Brief:
Print the text of all the records below line for line, without changes, and leave the pictures out.

===============

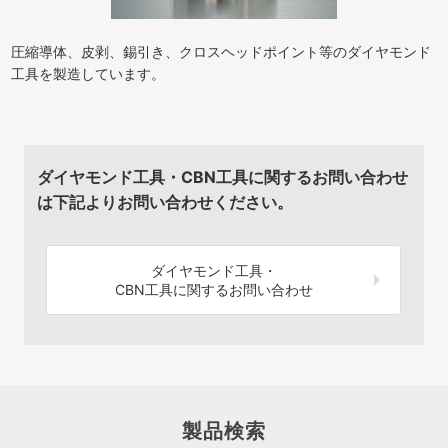
圧縮導体、皮剥、錫引き、クロスヘッドポイント等のダイヤモンド
工具を製造しています。
ダイヤモンド工具・CBN工具に関するお問い合わせ
は下記よりお問い合わせください。
ダイヤモンド工具・
CBN工具に関するお問い合わせ
製品検索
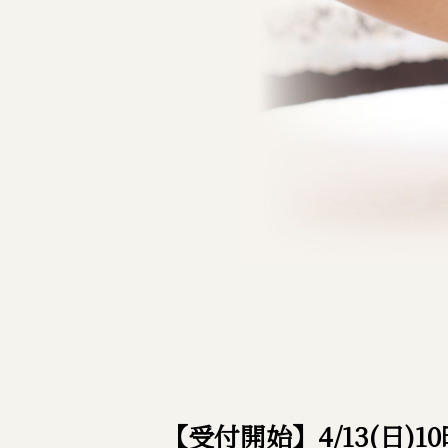
【受付開始】4/13(日)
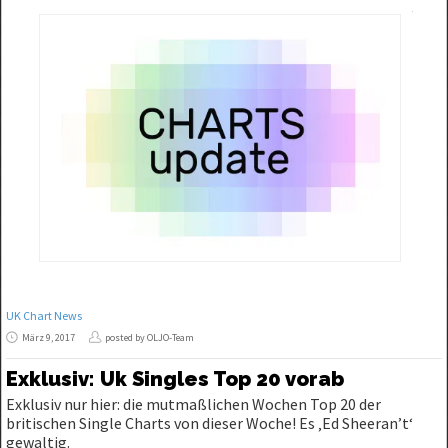
UK Chart News
März 9, 2017
posted by OLJO-Team
Exklusiv: Uk Singles Top 20 vorab
Exklusiv nur hier: die mutmaßlichen Wochen Top 20 der
britischen Single Charts von dieser Woche! Es ‚Ed Sheeran’t‘
gewaltig.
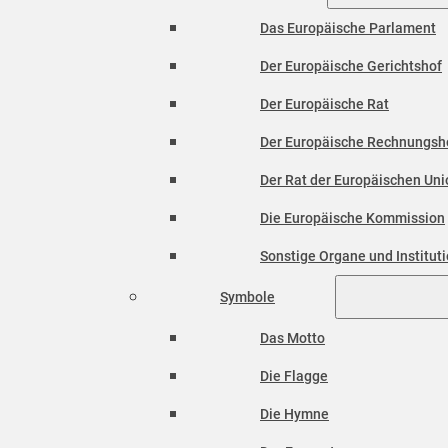
Das Europäische Parlament
Der Europäische Gerichtshof
Der Europäische Rat
Der Europäische Rechnungsh
Der Rat der Europäischen Unio
Die Europäische Kommission
Sonstige Organe und Institut
Symbole
Das Motto
Die Flagge
Die Hymne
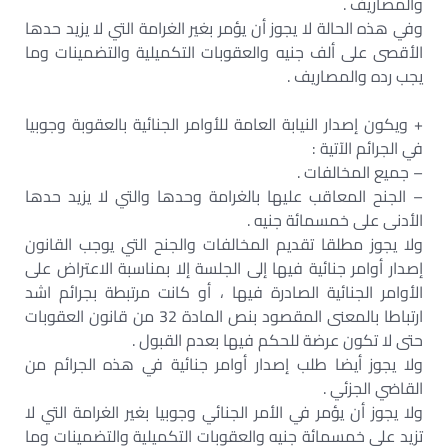
والمصاريف .
وفي هذه الحالة لا يجوز أن يؤمر بغير الغرامة التي لا يزيد حدها
الأقصى على ألف جنيه والعقوبات التكميلية والتضمينات وما
يجب رده والمصاريف .
+ ويكون إصدار النيابة العامة للأوامر الجنائية بالعقوبة وجوبيا
في الجرائم الآتية :
– جميع المخالفات .
– الجنح المعاقب عليها بالغرامة وحدها والتي لا يزيد حدها
الأدنى على خمسمائة جنيه .
ولا يجوز مطلقا تقديم المخالفات والجنح التي يوجب القانون
إصدار أوامر جنائية فيها إلى الجلسة إلا بمناسبة الاعتراض على
الأوامر الجنائية الصادرة فيها ، أو كانت مرتبطة بجرائم اشد
ارتباطا بالمعنى المقصود بنص المادة 32 من قانون العقوبات
حتى لا تكون عرضة للحكم فيها بعدم القبول .
ولا يجوز أيضا طلب إصدار أوامر جنائية في هذه الجرائم من
القاضي الجزئي .
ولا يجوز أن يؤمر في الأمر الجنائي وجوبيا بغير الغرامة التي لا
تزيد على خمسمائة جنيه والعقوبات التكميلية والتضمينات وما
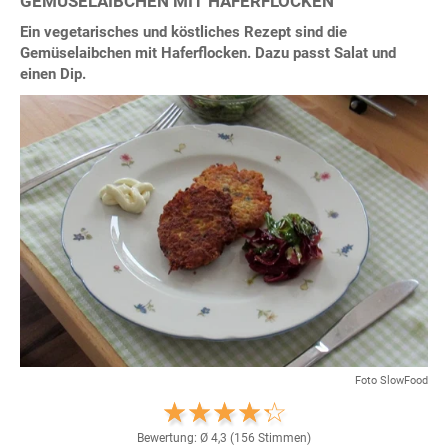
GEMÜSELAIBCHEN MIT HAFERFLOCKEN
Ein vegetarisches und köstliches Rezept sind die
Gemüselaibchen mit Haferflocken. Dazu passt Salat und
einen Dip.
Foto SlowFood
Bewertung: Ø
4,3
(
156
Stimmen)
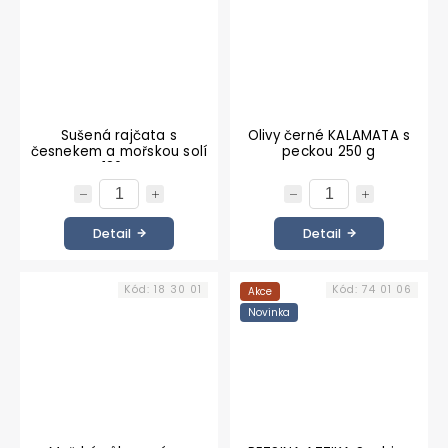
Sušená rajčata s
Olivy černé KALAMATA s
česnekem a mořskou solí
peckou 250 g
180 g
Detail
Detail
Kód:
18 30 01
Kód:
74 01 06
Akce
Novinka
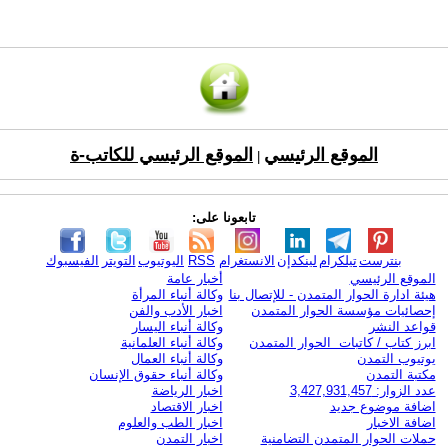
الموقع الرئيسي
الموقع الرئيسي للكاتب-ة
|
تابعونا على:
بنترست
تيلكرام
لينكدإن
الانستغرام
RSS
اليوتيوب
التويتر
الفيسبوك
الموقع الرئيسي
أخبار عامة
هيئة ادارة الحوار المتمدن - للإتصال بنا
وكالة أنباء المرأة
إحصائيات مؤسسة الحوار المتمدن
اخبار الأدب والفن
قواعد النشر
وكالة أنباء اليسار
ابرز كتاب / كاتبات الحوار المتمدن
وكالة أنباء العلمانية
يوتيوب التمدن
وكالة أنباء العمال
مكتبة التمدن
وكالة أنباء حقوق الإنسان
عدد الزوار: 3,427,931,457
اخبار الرياضة
اضافة موضوع جديد
اخبار الاقتصاد
اضافة الاخبار
اخبار الطب والعلوم
حملات الحوار المتمدن التضامنية
اخبار التمدن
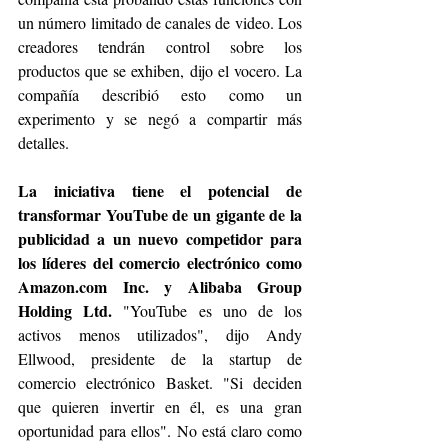
un número limitado de canales de video. Los 
creadores tendrán control sobre los 
productos que se exhiben, dijo el vocero. La 
compañía describió esto como un 
experimento y se negó a compartir más 
detalles.
La iniciativa tiene el potencial de 
transformar YouTube de un gigante de la 
publicidad a un nuevo competidor para 
los líderes del comercio electrónico como 
Amazon.com Inc. y Alibaba Group 
Holding Ltd.
 "YouTube es uno de los 
activos menos utilizados", dijo Andy 
Ellwood, presidente de la startup de 
comercio electrónico Basket. "Si deciden 
que quieren invertir en él, es una gran 
oportunidad para ellos". No está claro como 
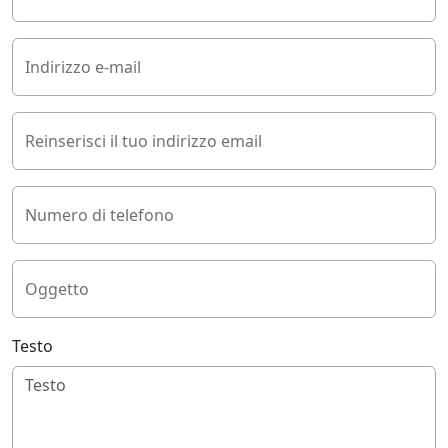
Indirizzo e-mail
Reinserisci il tuo indirizzo email
Numero di telefono
Oggetto
Testo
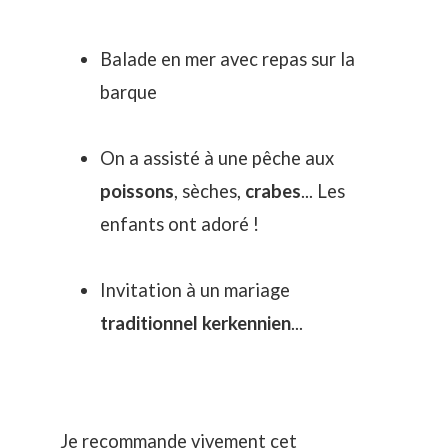
Balade en mer avec repas sur la
barque
On a assisté à une pêche aux
poissons
, sèches,
crabes
... Les
enfants ont adoré !
Invitation à un mariage
traditionnel kerkennien
...
Je recommande vivement cet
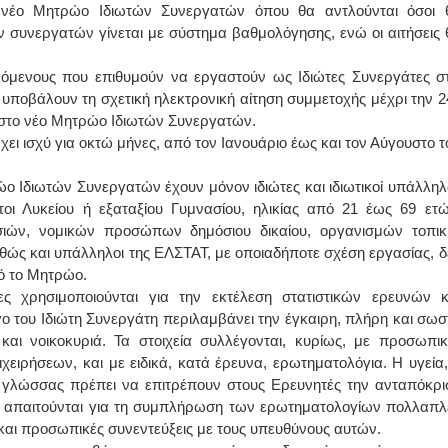
 νέο Μητρώο Ιδιωτών Συνεργατών όπου θα αντλούνται όσοι 
ν συνεργατών γίνεται με σύστημα βαθμολόγησης, ενώ οι αιτήσεις 
όμενους που επιθυμούν να εργαστούν ως Ιδιώτες Συνεργάτες στ
 υποβάλουν τη σχετική ηλεκτρονική αίτηση συμμετοχής μέχρι την 2
 στο νέο Μητρώο Ιδιωτών Συνεργατών.
χει ισχύ για οκτώ μήνες, από τον Ιανουάριο έως και τον Αύγουστο τ
 Ιδιωτών Συνεργατών έχουν μόνον ιδιώτες και ιδιωτικοί υπάλληλο
ιτοι Λυκείου ή εξαταξίου Γυμνασίου, ηλικίας από 21 έως 69 ετώ
εσιών, νομικών προσώπων δημόσιου δικαίου, οργανισμών τοπικ
θώς και υπάλληλοι της ΕΛΣΤΑΤ, με οποιαδήποτε σχέση εργασίας, δ
ό το Μητρώο.
ς χρησιμοποιούνται για την εκτέλεση στατιστικών ερευνών κ
ο του Ιδιώτη Συνεργάτη περιλαμβάνει την έγκαιρη, πλήρη και σωσ
 και νοικοκυριά. Τα στοιχεία συλλέγονται, κυρίως, με προσωπικ
χειρήσεων, και με ειδικά, κατά έρευνα, ερωτηματολόγια. Η υγεία,
 γλώσσας πρέπει να επιτρέπουν στους Ερευνητές την ανταπόκρι
ότι απαιτούνται για τη συμπλήρωση των ερωτηματολογίων πολλαπλ
ς και προσωπικές συνεντεύξεις με τους υπευθύνους αυτών.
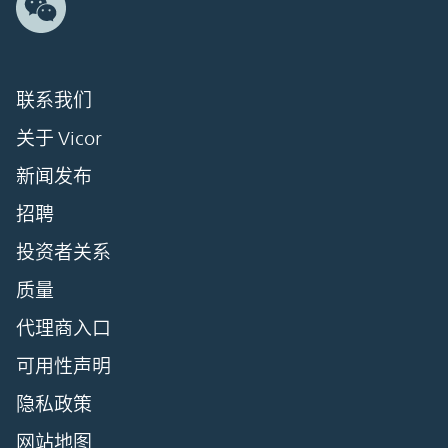
联系我们
关于 Vicor
新闻发布
招聘
投资者关系
质量
代理商入口
可用性声明
隐私政策
网站地图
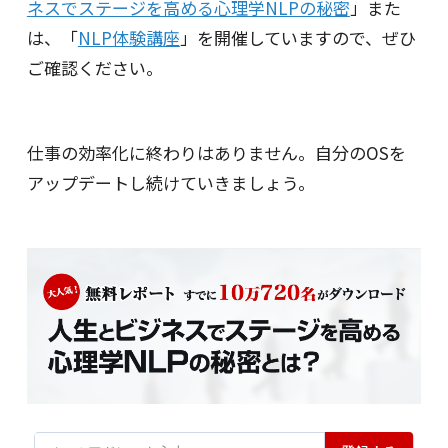
ネスでステージを高める心理学NLPの秘密
」また
は、「
NLP体験講座
」を開催していますので、ぜひ
ご確認ください。
仕事の効率化に終わりはありません。自分のOSを
アップデートし続けていきましょう。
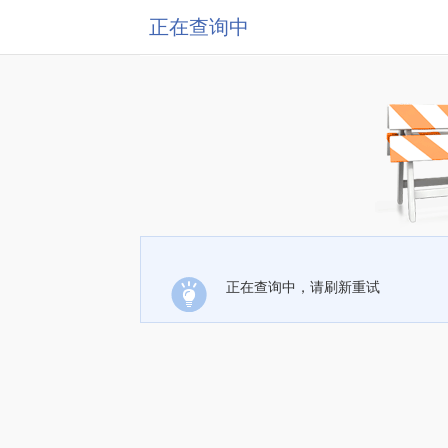
正在查询中
正在查询中，请刷新重试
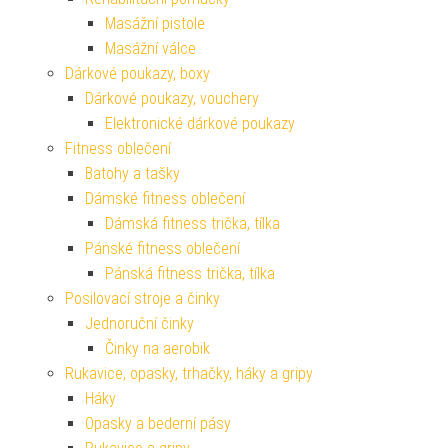
Masážní pistole
Masážní válce
Dárkové poukazy, boxy
Dárkové poukazy, vouchery
Elektronické dárkové poukazy
Fitness oblečení
Batohy a tašky
Dámské fitness oblečení
Dámská fitness trička, tílka
Pánské fitness oblečení
Pánská fitness trička, tílka
Posilovací stroje a činky
Jednoruční činky
Činky na aerobik
Rukavice, opasky, trhačky, háky a gripy
Háky
Opasky a bederní pásy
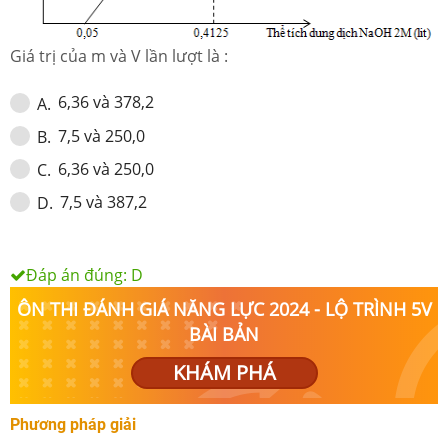
Giá trị của m và V lần lượt là :
6,36 và 378,2
A
.
7,5 và 250,0
B
.
6,36 và 250,0
C
.
7,5 và 387,2
D
.
Đáp án đúng:
D
ÔN THI ĐÁNH GIÁ NĂNG LỰC 2024 - LỘ TRÌNH 5V
BÀI BẢN
KHÁM PHÁ
Phương pháp giải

===============

Solution:
圧縮導体、皮剥、錫引き、クロスヘッドポイント等のダイヤモンド
工具を製造しています。
ダイヤモンド工具・CBN工具に関するお問い合わせ
は下記よりお問い合わせください。
ダイヤモンド工具・
CBN工具に関するお問い合わせ
製品検索
【受付開始】4/13(日)
UK Chart News
März 9, 2017
posted by OLJO-Team
Exklusiv: Uk Singles Top 20 vorab
Exklusiv nur hier: die mutmaßlichen Wochen Top 20 der
britischen Single Charts von dieser Woche! Es ‚Ed Sheeran’t‘
gewaltig.
Das Europäische Parlament
Der Europäische Gerichtshof
Der Europäische Rat
Der Europäische Rechnungsh
Der Rat der Europäischen Unio
Die Europäische Kommission
Sonstige Organe und Institut
Symbole
Das Motto
Die Flagge
Die Hymne
والمصاريف .
وفي هذه الحالة لا يجوز أن يؤمر بغير الغرامة التي لا يزيد حدها
الأقصى على ألف جنيه والعقوبات التكميلية والتضمينات وما
يجب رده والمصاريف .
+ ويكون إصدار النيابة العامة للأوامر الجنائية بالعقوبة وجوبيا
في الجرائم الآتية :
– جميع المخالفات .
– الجنح المعاقب عليها بالغرامة وحدها والتي لا يزيد حدها
الأدنى على خمسمائة جنيه .
ولا يجوز مطلقا تقديم المخالفات والجنح التي يوجب القانون
إصدار أوامر جنائية فيها إلى الجلسة إلا بمناسبة الاعتراض على
الأوامر الجنائية الصادرة فيها ، أو كانت مرتبطة بجرائم اشد
ارتباطا بالمعنى المقصود بنص المادة 32 من قانون العقوبات
حتى لا تكون عرضة للحكم فيها بعدم القبول .
ولا يجوز أيضا طلب إصدار أوامر جنائية في هذه الجرائم من
القاضي الجزئي .
ولا يجوز أن يؤمر في الأمر الجنائي وجوبيا بغير الغرامة التي لا
تزيد على خمسمائة جنيه والعقوبات التكميلية والتضمينات وما
GEMÜSELAIBCHEN MIT HAFERFLOCKEN
Ein vegetarisches und köstliches Rezept sind die
Gemüselaibchen mit Haferflocken. Dazu passt Salat und
einen Dip.
Foto SlowFood
Bewertung: Ø
4,3
(
156
Stimmen)
Sušená rajčata s
Olivy černé KALAMATA s
česnekem a mořskou solí
peckou 250 g
180 g
Detail
Detail
Kód:
18 30 01
Kód:
74 01 06
Akce
Novinka
الموقع الرئيسي
الموقع الرئيسي للكاتب-ة
|
تابعونا على:
بنترست
تيلكرام
لينكدإن
الانستغرام
RSS
اليوتيوب
التويتر
الفيسبوك
الموقع الرئيسي
أخبار عامة
هيئة ادارة الحوار المتمدن - للإتصال بنا
وكالة أنباء المرأة
إحصائيات مؤسسة الحوار المتمدن
اخبار الأدب والفن
قواعد النشر
وكالة أنباء اليسار
ابرز كتاب / كاتبات الحوار المتمدن
وكالة أنباء العلمانية
يوتيوب التمدن
وكالة أنباء العمال
مكتبة التمدن
وكالة أنباء حقوق الإنسان
عدد الزوار: 3,427,931,457
اخبار الرياضة
اضافة موضوع جديد
اخبار الاقتصاد
اضافة الاخبار
اخبار الطب والعلوم
حملات الحوار المتمدن التضامنية
اخبار التمدن
un número limitado de canales de video. Los 
creadores tendrán control sobre los 
productos que se exhiben, dijo el vocero. La 
compañía describió esto como un 
experimento y se negó a compartir más 
detalles.
La iniciativa tiene el potencial de 
transformar YouTube de un gigante de la 
publicidad a un nuevo competidor para 
los líderes del comercio electrónico como 
Amazon.com Inc. y Alibaba Group 
Holding Ltd.
 "YouTube es uno de los 
activos menos utilizados", dijo Andy 
Ellwood, presidente de la startup de 
comercio electrónico Basket. "Si deciden 
que quieren invertir en él, es una gran 
oportunidad para ellos". No está claro como 
Indirizzo e-mail
Reinserisci il tuo indirizzo email
Numero di telefono
Oggetto
Testo
Balade en mer avec repas sur la
barque
On a assisté à une pêche aux
poissons
, sèches,
crabes
... Les
enfants ont adoré !
Invitation à un mariage
traditionnel kerkennien
...
Je recommande vivement cet
 νέο Μητρώο Ιδιωτών Συνεργατών όπου θα αντλούνται όσοι 
ν συνεργατών γίνεται με σύστημα βαθμολόγησης, ενώ οι αιτήσεις 
όμενους που επιθυμούν να εργαστούν ως Ιδιώτες Συνεργάτες στ
 υποβάλουν τη σχετική ηλεκτρονική αίτηση συμμετοχής μέχρι την 2
 στο νέο Μητρώο Ιδιωτών Συνεργατών.
χει ισχύ για οκτώ μήνες, από τον Ιανουάριο έως και τον Αύγουστο τ
 Ιδιωτών Συνεργατών έχουν μόνον ιδιώτες και ιδιωτικοί υπάλληλο
ιτοι Λυκείου ή εξαταξίου Γυμνασίου, ηλικίας από 21 έως 69 ετώ
εσιών, νομικών προσώπων δημόσιου δικαίου, οργανισμών τοπικ
θώς και υπάλληλοι της ΕΛΣΤΑΤ, με οποιαδήποτε σχέση εργασίας, δ
ό το Μητρώο.
ς χρησιμοποιούνται για την εκτέλεση στατιστικών ερευνών κ
ο του Ιδιώτη Συνεργάτη περιλαμβάνει την έγκαιρη, πλήρη και σωσ
 και νοικοκυριά. Τα στοιχεία συλλέγονται, κυρίως, με προσωπικ
χειρήσεων, και με ειδικά, κατά έρευνα, ερωτηματολόγια. Η υγεία,
 γλώσσας πρέπει να επιτρέπουν στους Ερευνητές την ανταπόκρι
ότι απαιτούνται για τη συμπλήρωση των ερωτηματολογίων πολλαπλ
ς και προσωπικές συνεντεύξεις με τους υπευθύνους αυτών.
联系我们
关于 Vicor
新闻发布
招聘
投资者关系
质量
代理商入口
可用性声明
隐私政策
网站地图
ネスでステージを高める心理学NLPの秘密
」また
は、「
NLP体験講座
」を開催していますので、ぜひ
ご確認ください。
仕事の効率化に終わりはありません。自分のOSを
アップデートし続けていきましょう。
正在查询中
正在查询中，请刷新重试
Masážní pistole
Masážní válce
Dárkové poukazy, boxy
Dárkové poukazy, vouchery
Elektronické dárkové poukazy
Fitness oblečení
Batohy a tašky
Dámské fitness oblečení
Dámská fitness trička, tílka
Pánské fitness oblečení
Pánská fitness trička, tílka
Posilovací stroje a činky
Jednoruční činky
Činky na aerobik
Rukavice, opasky, trhačky, háky a gripy
Háky
Opasky a bederní pásy
Giá trị của m và V lần lượt là :
6,36 và 378,2
A
.
7,5 và 250,0
B
.
6,36 và 250,0
C
.
7,5 và 387,2
D
.
Đáp án đúng:
D
ÔN THI ĐÁNH GIÁ NĂNG LỰC 2024 - LỘ TRÌNH 5V
BÀI BẢN
KHÁM PHÁ
Phương pháp giải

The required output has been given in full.